Durch das Fenster in seinem Büro hat er den Überblick über seine Werkstatt. Vor ihm stehen zwei Computerbildschirme: «Der links für die Industriearbeit, rechts für die Arbeit mit den eingewiesenen Personen.» Die Akten der neuen Eingewiesenen überfliegt er vor dem Arbeitsantritt, um nicht in Fettnäpfchen zu treten. Unabhängig vom Vergehen muss Bigger davon ausgehen können, dass keine Gefahr besteht und der Eingewiesene arbeitsfähig ist. «Sonst könnte ich niemandem eine Schraube geben.»

Ein Arbeitsplatz in der Industrie. Bild: Niklas Thalmann

Die Eingewiesenen sind wegen verschiedener Straftaten hier, von vermehrtem Schwarzfahren bis hin zu Totschlag. Die Haftstrafen fallen dementsprechend unterschiedlich lange aus: zehn Tage, zwei Jahre oder mehr. Einer ist gar in Verwahrung. Das führt zu skurrilen Situationen: Während sich ein Eingewiesener darüber aufregt, dass er sein Smartphone abgeben muss, hat ein anderer die Mobilfunkentwicklung überhaupt nicht mitbekommen, weil er schon so lange sitzt.

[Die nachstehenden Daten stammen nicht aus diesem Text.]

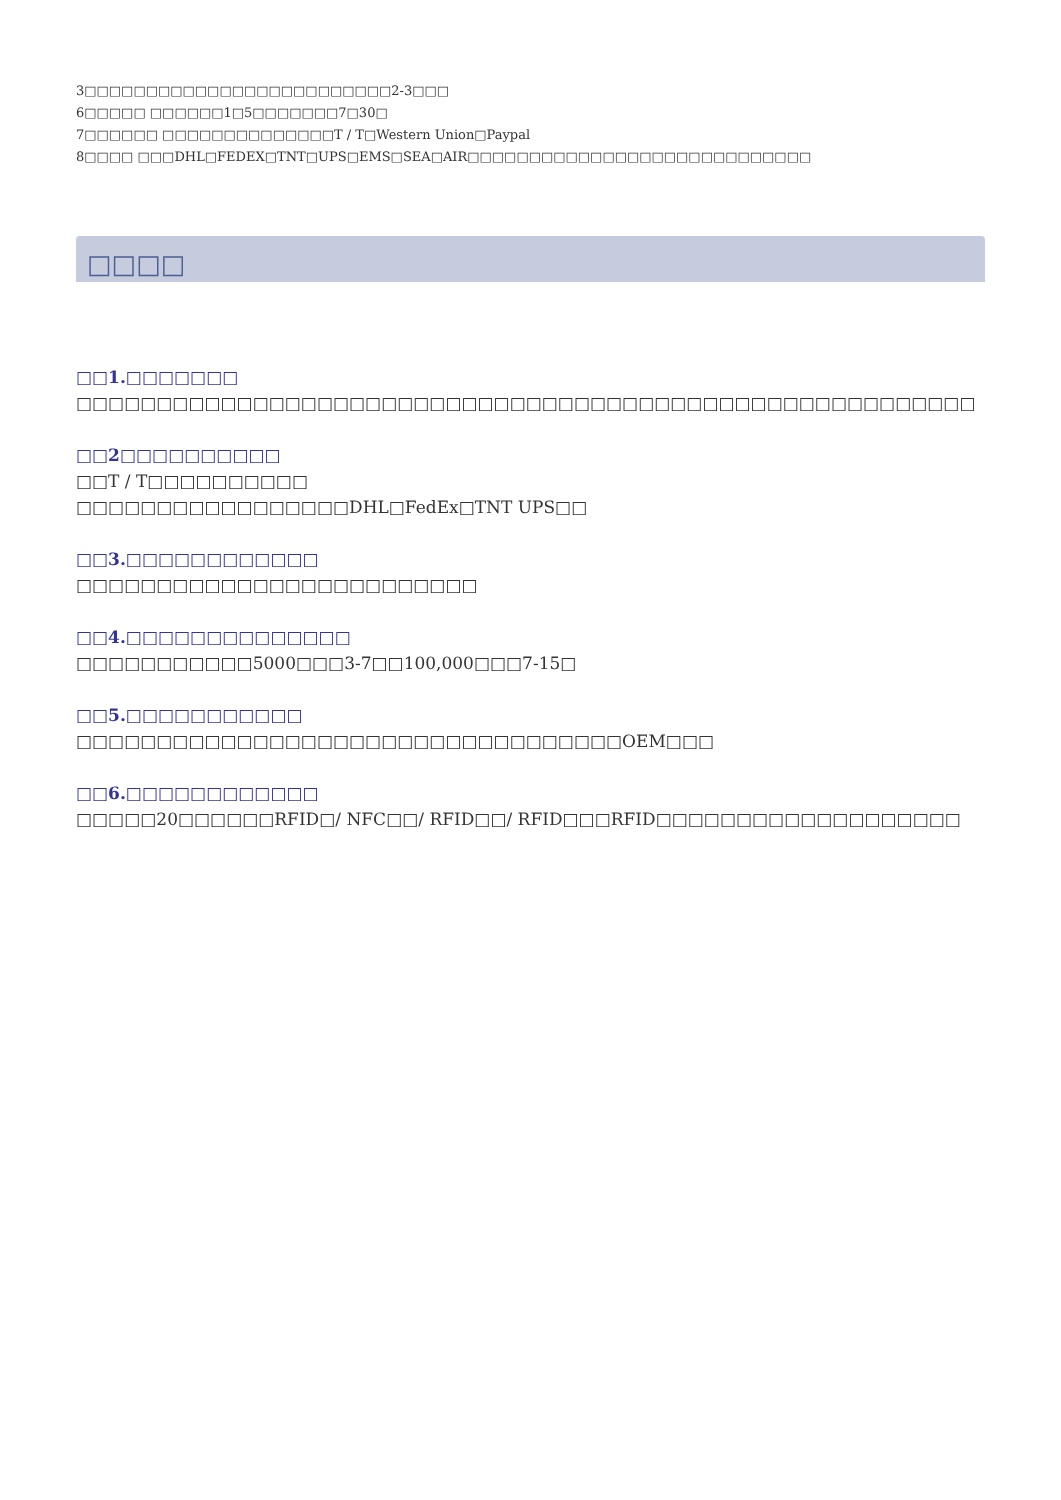3□□□□□□□□□□□□□□□□□□□□□□□□□2-3□□□
6□□□□□ □□□□□□1□5□□□□□□□7□30□
7□□□□□□ □□□□□□□□□□□□□□T / T□Western Union□Paypal
8□□□□ □□□DHL□FEDEX□TNT□UPS□EMS□SEA□AIR□□□□□□□□□□□□□□□□□□□□□□□□□□□□
□□□□
□□1.□□□□□□□
□□□□□□□□□□□□□□□□□□□□□□□□□□□□□□□□□□□□□□□□□□□□□□□□□□□□□□□□
□□2□□□□□□□□□□
□□T / T□□□□□□□□□□
□□□□□□□□□□□□□□□□□DHL□FedEx□TNT UPS□□
□□3.□□□□□□□□□□□□
□□□□□□□□□□□□□□□□□□□□□□□□□
□□4.□□□□□□□□□□□□□□
□□□□□□□□□□□5000□□□3-7□□100,000□□□7-15□
□□5.□□□□□□□□□□□
□□□□□□□□□□□□□□□□□□□□□□□□□□□□□□□□□□OEM□□□
□□6.□□□□□□□□□□□□
□□□□□20□□□□□□RFID□/ NFC□□/ RFID□□/ RFID□□□RFID□□□□□□□□□□□□□□□□□□□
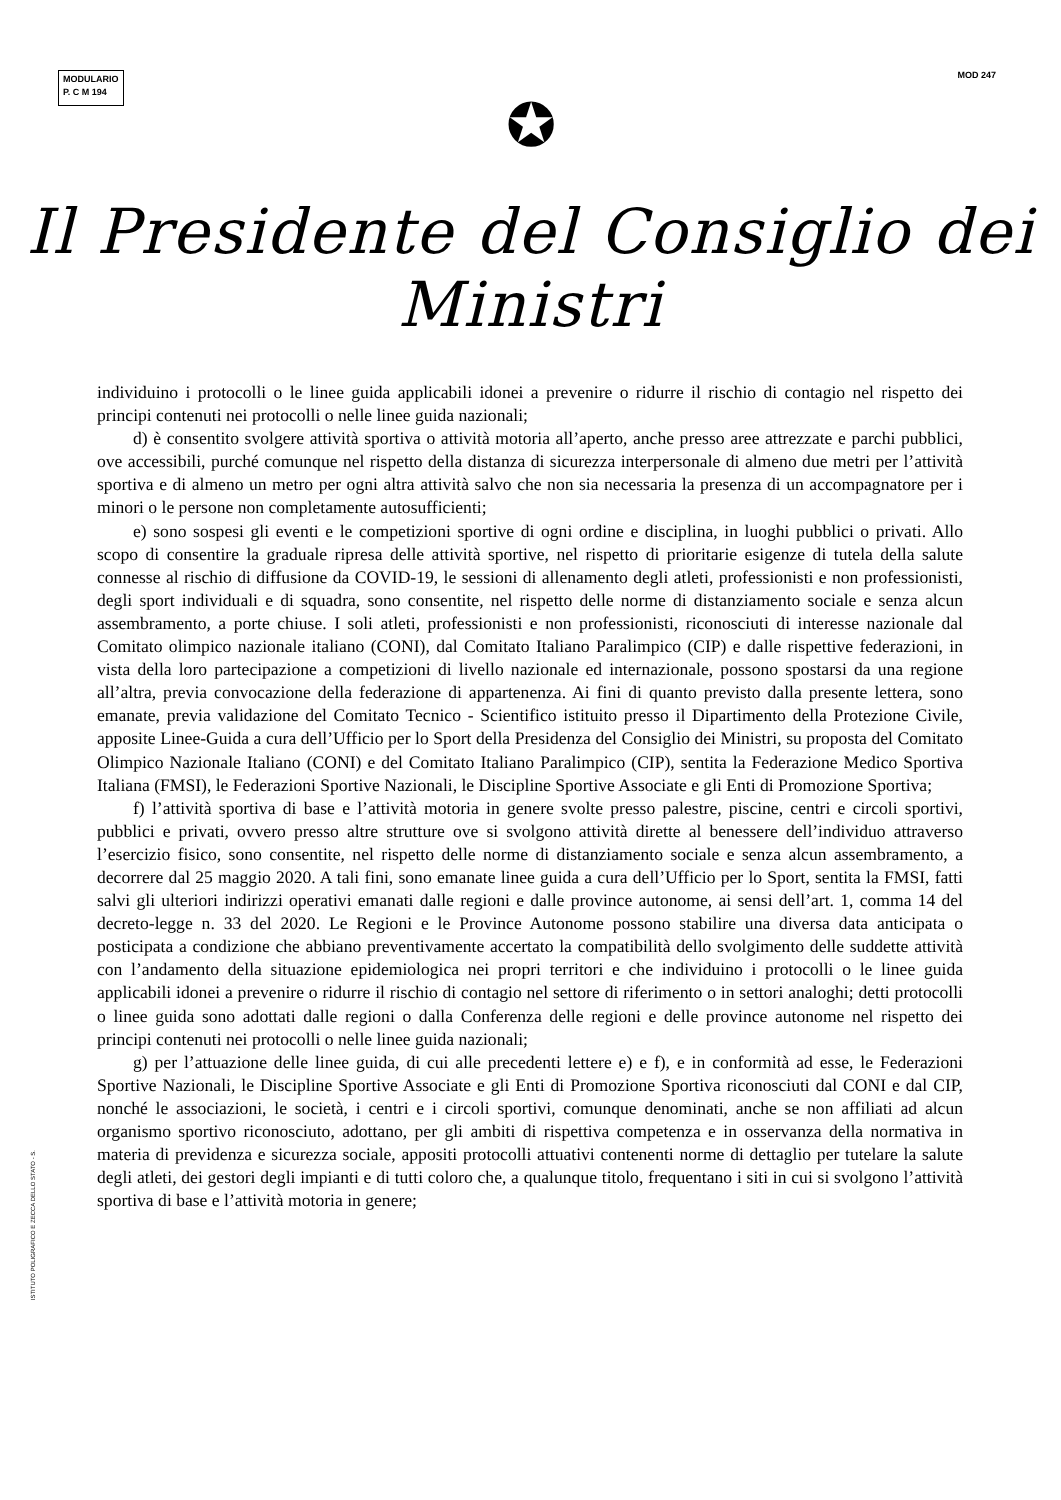MODULARIO
P. C M 194
MOD 247
✪
Il Presidente del Consiglio dei Ministri
individuino i protocolli o le linee guida applicabili idonei a prevenire o ridurre il rischio di contagio nel rispetto dei principi contenuti nei protocolli o nelle linee guida nazionali;
d) è consentito svolgere attività sportiva o attività motoria all’aperto, anche presso aree attrezzate e parchi pubblici, ove accessibili, purché comunque nel rispetto della distanza di sicurezza interpersonale di almeno due metri per l’attività sportiva e di almeno un metro per ogni altra attività salvo che non sia necessaria la presenza di un accompagnatore per i minori o le persone non completamente autosufficienti;
e) sono sospesi gli eventi e le competizioni sportive di ogni ordine e disciplina, in luoghi pubblici o privati. Allo scopo di consentire la graduale ripresa delle attività sportive, nel rispetto di prioritarie esigenze di tutela della salute connesse al rischio di diffusione da COVID-19, le sessioni di allenamento degli atleti, professionisti e non professionisti, degli sport individuali e di squadra, sono consentite, nel rispetto delle norme di distanziamento sociale e senza alcun assembramento, a porte chiuse. I soli atleti, professionisti e non professionisti, riconosciuti di interesse nazionale dal Comitato olimpico nazionale italiano (CONI), dal Comitato Italiano Paralimpico (CIP) e dalle rispettive federazioni, in vista della loro partecipazione a competizioni di livello nazionale ed internazionale, possono spostarsi da una regione all’altra, previa convocazione della federazione di appartenenza. Ai fini di quanto previsto dalla presente lettera, sono emanate, previa validazione del Comitato Tecnico - Scientifico istituito presso il Dipartimento della Protezione Civile, apposite Linee-Guida a cura dell’Ufficio per lo Sport della Presidenza del Consiglio dei Ministri, su proposta del Comitato Olimpico Nazionale Italiano (CONI) e del Comitato Italiano Paralimpico (CIP), sentita la Federazione Medico Sportiva Italiana (FMSI), le Federazioni Sportive Nazionali, le Discipline Sportive Associate e gli Enti di Promozione Sportiva;
f) l’attività sportiva di base e l’attività motoria in genere svolte presso palestre, piscine, centri e circoli sportivi, pubblici e privati, ovvero presso altre strutture ove si svolgono attività dirette al benessere dell’individuo attraverso l’esercizio fisico, sono consentite, nel rispetto delle norme di distanziamento sociale e senza alcun assembramento, a decorrere dal 25 maggio 2020. A tali fini, sono emanate linee guida a cura dell’Ufficio per lo Sport, sentita la FMSI, fatti salvi gli ulteriori indirizzi operativi emanati dalle regioni e dalle province autonome, ai sensi dell’art. 1, comma 14 del decreto-legge n. 33 del 2020. Le Regioni e le Province Autonome possono stabilire una diversa data anticipata o posticipata a condizione che abbiano preventivamente accertato la compatibilità dello svolgimento delle suddette attività con l’andamento della situazione epidemiologica nei propri territori e che individuino i protocolli o le linee guida applicabili idonei a prevenire o ridurre il rischio di contagio nel settore di riferimento o in settori analoghi; detti protocolli o linee guida sono adottati dalle regioni o dalla Conferenza delle regioni e delle province autonome nel rispetto dei principi contenuti nei protocolli o nelle linee guida nazionali;
g) per l’attuazione delle linee guida, di cui alle precedenti lettere e) e f), e in conformità ad esse, le Federazioni Sportive Nazionali, le Discipline Sportive Associate e gli Enti di Promozione Sportiva riconosciuti dal CONI e dal CIP, nonché le associazioni, le società, i centri e i circoli sportivi, comunque denominati, anche se non affiliati ad alcun organismo sportivo riconosciuto, adottano, per gli ambiti di rispettiva competenza e in osservanza della normativa in materia di previdenza e sicurezza sociale, appositi protocolli attuativi contenenti norme di dettaglio per tutelare la salute degli atleti, dei gestori degli impianti e di tutti coloro che, a qualunque titolo, frequentano i siti in cui si svolgono l’attività sportiva di base e l’attività motoria in genere;
ISTITUTO POLIGRAFICO E ZECCA DELLO STATO - S.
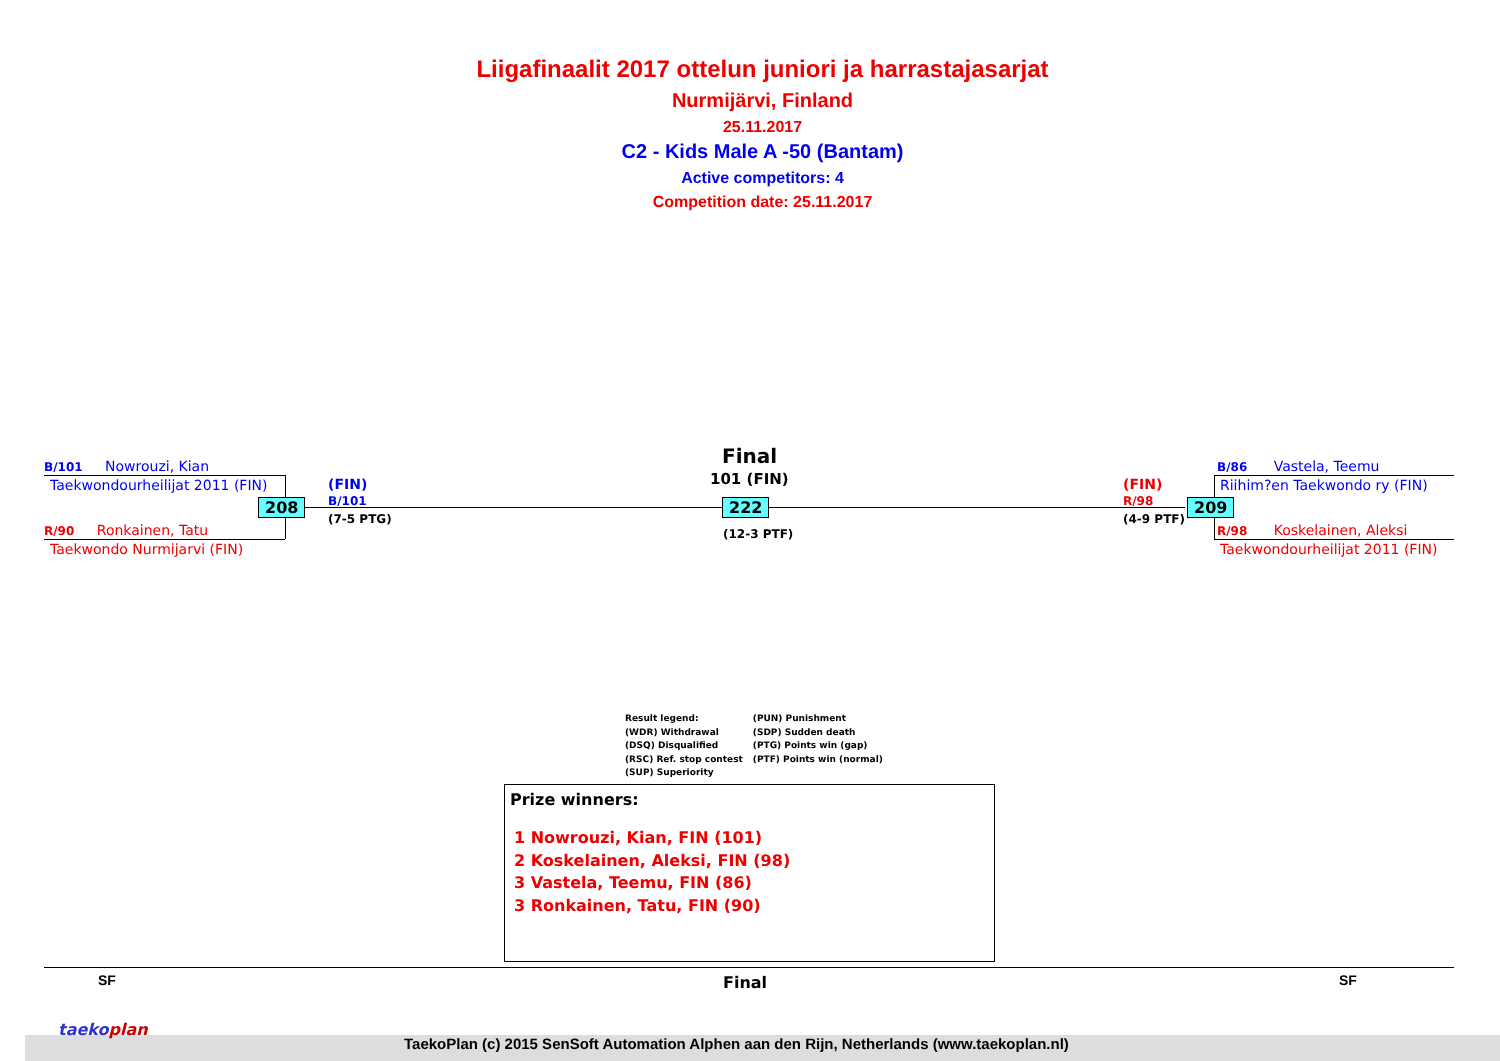Liigafinaalit 2017 ottelun juniori ja harrastajasarjat
Nurmijärvi, Finland
25.11.2017
C2 - Kids Male A -50 (Bantam)
Active competitors: 4
Competition date: 25.11.2017
B/101 Nowrouzi, Kian
Taekwondourheilijat 2011 (FIN)
208
R/90 Ronkainen, Tatu
Taekwondo Nurmijarvi (FIN)
(FIN)
B/101
(7-5 PTG)
Final
101 (FIN)
222
(12-3 PTF)
(FIN)
R/98
(4-9 PTF)
209
B/86 Vastela, Teemu
Riihim?en Taekwondo ry (FIN)
R/98 Koskelainen, Aleksi
Taekwondourheilijat 2011 (FIN)
Result legend:
(WDR) Withdrawal
(DSQ) Disqualified
(RSC) Ref. stop contest
(SUP) Superiority
(PUN) Punishment
(SDP) Sudden death
(PTG) Points win (gap)
(PTF) Points win (normal)
Prize winners:
1 Nowrouzi, Kian, FIN (101)
2 Koskelainen, Aleksi, FIN (98)
3 Vastela, Teemu, FIN (86)
3 Ronkainen, Tatu, FIN (90)
SF Final SF
taekoplan
TaekoPlan (c) 2015 SenSoft Automation Alphen aan den Rijn, Netherlands (www.taekoplan.nl)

Der bunte Mix ist schwer zusammenzufügen

Es sei nicht unüblich, dass sich die Eingewiesenen über den Grund für ihre Haftstrafe anlügen. «Jeder ist reich und hat viele Frauen», fügt Bigger an und lacht.

Bei der Arbeitseinteilung durchlaufen die Eingewiesenen ein Anforderungsraster, so kommen die verschiedensten Menschen zusammen. Bigger habe schon jeden Typ Mensch in seiner Werkstatt gehabt: «Vom Zirkusartisten zum Bankmanager, vom Buddhisten zum Skinhead.» Herauszufinden, wie die Zusammenarbeit zwischen den Eingewiesenen funktioniert, vergleicht er mit einer Schachpartie.

Wie idyllisch die Institution bei der Anfahrt auch scheinen mag, am Ende des Arbeitstags geht es für die Eingewiesenen zurück in ihre Zellen. Darum seien alle froh, wenn sie ihre Haft abgesessen haben, versichert der stellvertretende Direktor Zwahlen. Das Saxerriet ist schliesslich noch immer eine Strafanstalt und keine Feriendestination.